Beliau dipapah pulang ke rumah. Datanglah Abdur
Rahman bin Abu Bakar dengan siwak di tangannya. Aisyah berkata, "Dari
pandangan kedua matanya aku mengerti bahwa beliau menginginkan siwak.
Maka aku mengambil siwak dari tangan Abdur Rahman dan melunakkannya
terlebih dahulu dengan mulutku, seterusnya aku berikan kepada Nabi saw.
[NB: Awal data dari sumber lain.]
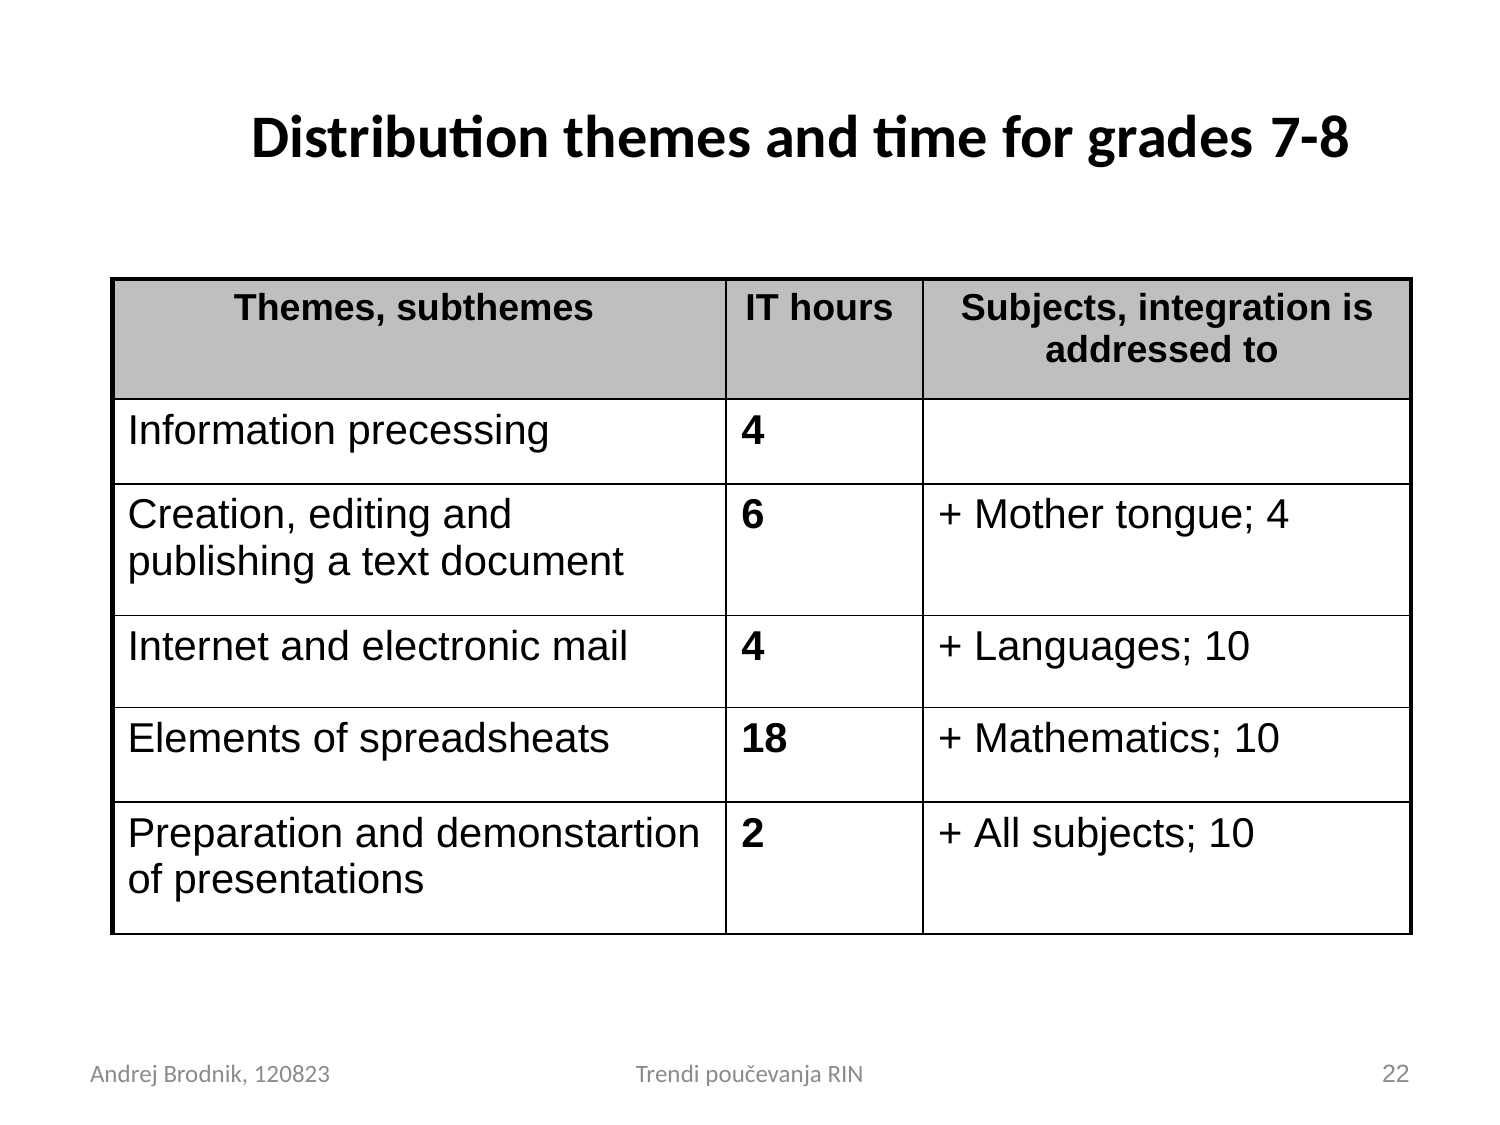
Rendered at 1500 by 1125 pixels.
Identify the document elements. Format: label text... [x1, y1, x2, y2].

table_cell Preparation and demonstartion of presentations [115, 803, 725, 933]
table_cell 6 [727, 485, 922, 615]
table_header Subjects, integration is addressed to [924, 281, 1409, 398]
table_cell + Mother tongue; 4 [924, 485, 1409, 615]
table_cell + Mathematics; 10 [924, 708, 1409, 801]
table_cell Internet and electronic mail [115, 616, 725, 707]
table_cell Information precessing [115, 400, 725, 483]
table_cell + Languages; 10 [924, 616, 1409, 707]
title Distribution themes and time for grades 7-8 [157, 66, 1445, 195]
slide_number 21 [1074, 1042, 1425, 1103]
table_cell 18 [727, 708, 922, 801]
table_header IT hours [727, 281, 922, 398]
table_cell 4 [727, 616, 922, 707]
slide_number Andrej Brodnik, 120823 [75, 1042, 425, 1103]
table_cell Creation, editing and publishing a text document [115, 485, 725, 615]
table_header Themes, subthemes [115, 281, 725, 398]
table_cell [924, 400, 1409, 483]
footer Trendi poučevanja RIN [512, 1042, 988, 1103]
table_cell + All subjects; 10 [924, 803, 1409, 933]
table_cell 2 [727, 803, 922, 933]
table_cell Elements of spreadsheats [115, 708, 725, 801]
table_cell 4 [727, 400, 922, 483]
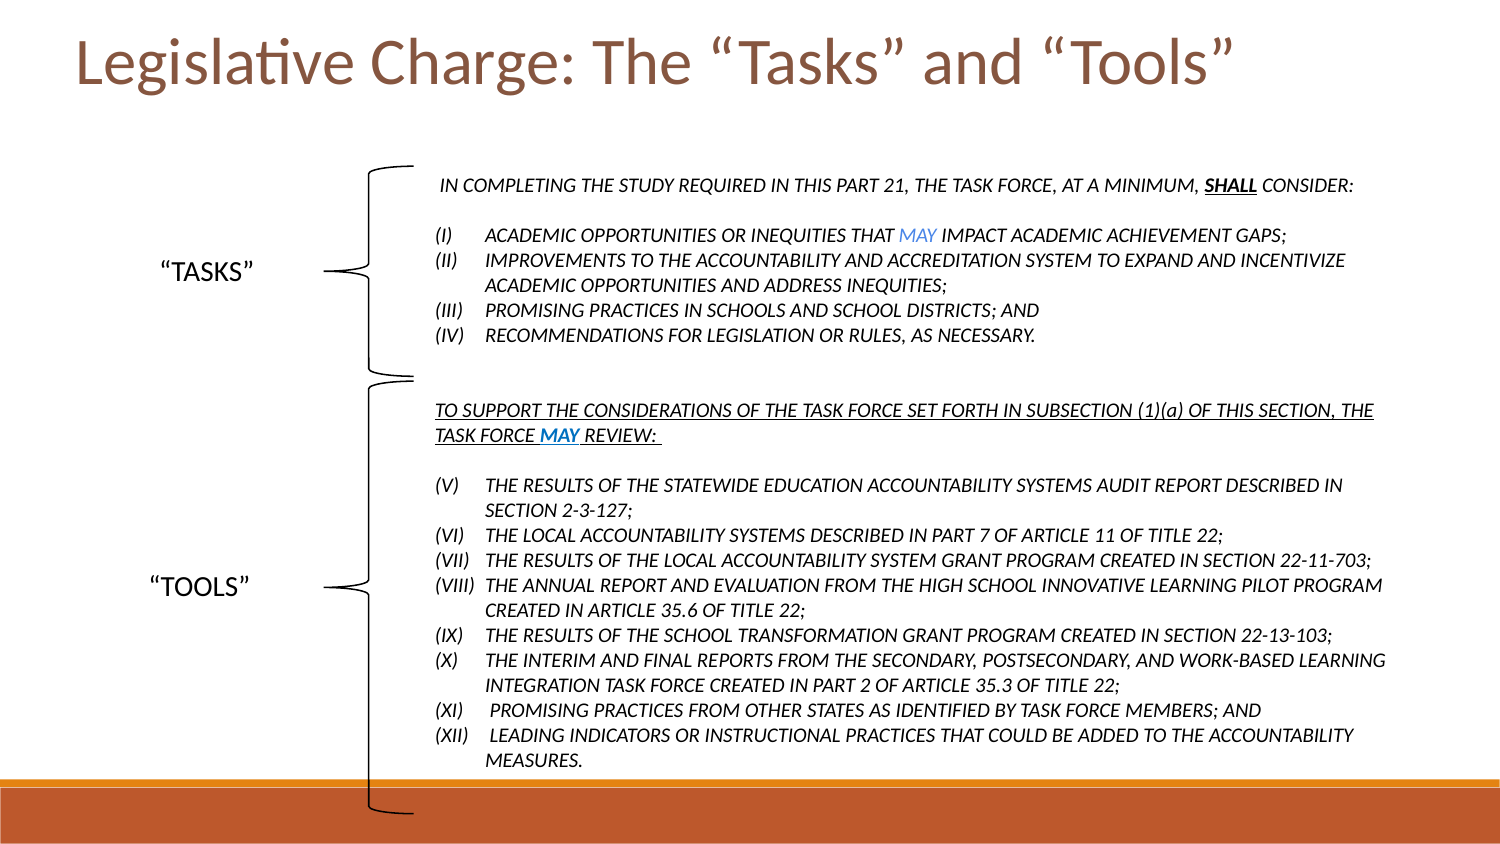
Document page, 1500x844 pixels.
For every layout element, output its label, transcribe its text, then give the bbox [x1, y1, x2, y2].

text_box IN COMPLETING THE STUDY REQUIRED IN THIS PART 21, THE TASK FORCE, AT A MINIMUM, SHALL CONSIDER: ACADEMIC OPPORTUNITIES OR INEQUITIES THAT MAY IMPACT ACADEMIC ACHIEVEMENT GAPS; IMPROVEMENTS TO THE ACCOUNTABILITY AND ACCREDITATION SYSTEM TO EXPAND AND INCENTIVIZE ACADEMIC OPPORTUNITIES AND ADDRESS INEQUITIES; PROMISING PRACTICES IN SCHOOLS AND SCHOOL DISTRICTS; AND RECOMMENDATIONS FOR LEGISLATION OR RULES, AS NECESSARY. TO SUPPORT THE CONSIDERATIONS OF THE TASK FORCE SET FORTH IN SUBSECTION (1)(a) OF THIS SECTION, THE TASK FORCE MAY REVIEW: THE RESULTS OF THE STATEWIDE EDUCATION ACCOUNTABILITY SYSTEMS AUDIT REPORT DESCRIBED IN SECTION 2-3-127; THE LOCAL ACCOUNTABILITY SYSTEMS DESCRIBED IN PART 7 OF ARTICLE 11 OF TITLE 22; THE RESULTS OF THE LOCAL ACCOUNTABILITY SYSTEM GRANT PROGRAM CREATED IN SECTION 22-11-703; THE ANNUAL REPORT AND EVALUATION FROM THE HIGH SCHOOL INNOVATIVE LEARNING PILOT PROGRAM CREATED IN ARTICLE 35.6 OF TITLE 22; THE RESULTS OF THE SCHOOL TRANSFORMATION GRANT PROGRAM CREATED IN SECTION 22-13-103; THE INTERIM AND FINAL REPORTS FROM THE SECONDARY, POSTSECONDARY, AND WORK-BASED LEARNING INTEGRATION TASK FORCE CREATED IN PART 2 OF ARTICLE 35.3 OF TITLE 22; PROMISING PRACTICES FROM OTHER STATES AS IDENTIFIED BY TASK FORCE MEMBERS; AND LEADING INDICATORS OR INSTRUCTIONAL PRACTICES THAT COULD BE ADDED TO THE ACCOUNTABILITY MEASURES. [423, 166, 1427, 777]
text_box “TOOLS” [73, 561, 325, 608]
text_box [325, 381, 414, 814]
text_box Legislative Charge: The “Tasks” and “Tools” [64, 12, 1358, 176]
text_box “TASKS” [81, 246, 333, 293]
text_box [333, 166, 414, 377]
Jadi ludahku adalah sesuatu yang paling terakhir yang masuk ke dalam
mulut Rasulullah saw."
Putri Rasulullah saw Fatimah datang, dia
menangis, dia menangis karena dia terbiasa setiap kali datang kepada
Nabi saw, Nabi saw berdiri menyambutnya dan mencium keningnya, akan
tetapi kali ini Nabi saw tidak kuasa berdiri untuknya. Rasulullah saw
berkata kepada Fatimah, "Mendekatlah kemari wahai Fatimah." Rasulullah
saw berbisik kepadanya di telinganya, maka Fatimah menangis. Kemudian
beliau berkata kepadanya untuk kedua kalinya, "Mendekatlah kemari ya
Fatimah." Rasulullah saw berbisik kepadanya dan Fatimah tertawa. Setelah
Rasulullah saw wafat, Fatimah ditanya tentang hal itu, maka dia
menjawab, beliau berkata kepadaku, “Wahai Fatimah aku mati pada malam
ini.” Maka aku menangis. Kemudian beliau berkata kepadaku, “Wahai
Fatimah, kamu adalah keluargaku pertama yang menyusulku.” maka aku
tertawa.
Lalu Nabi saw bersandar di dada Aisyah istrinya. Aisyah
berkata, beliau mengangkat tangannya dan pandangannya ke langit, kedua
bibirnya bergerak, yang terdengar oleh Aisyah adalah, “Bersama
orang-orang yang telah diberi nikmat oleh Allah dari kalangan para nabi,
shiddiqin, syuhada` dan shalihin, ya Allah ampunilah aku dan rahmatilah
aku, dan kembalikan aku kepada ar-Rafiq al-A’la, ya Allah ar-Rafiq
al-A’la.” Kata terakhir terulang tiga kali dan tangannya luruh. Beliau
berpulang.
Perisitwa besar ini terjadi di waktu dhuha pada hari
Senin 12 Rabi’ul Awal tahun 11 H, usia beliau padsa saat itu enam puluh
tiga tahun lebih empat hari.
Anas berkata, “Aku tidak pernah
melihat satu hari pun yang lebih baik dan lebih bersinar daripada hari
kedatangan Rasulullah saw, dan aku tidak melihat satu hari pun yang
lebih buruk dan lebih gelap daripada hari kematian Rasulullah saw.”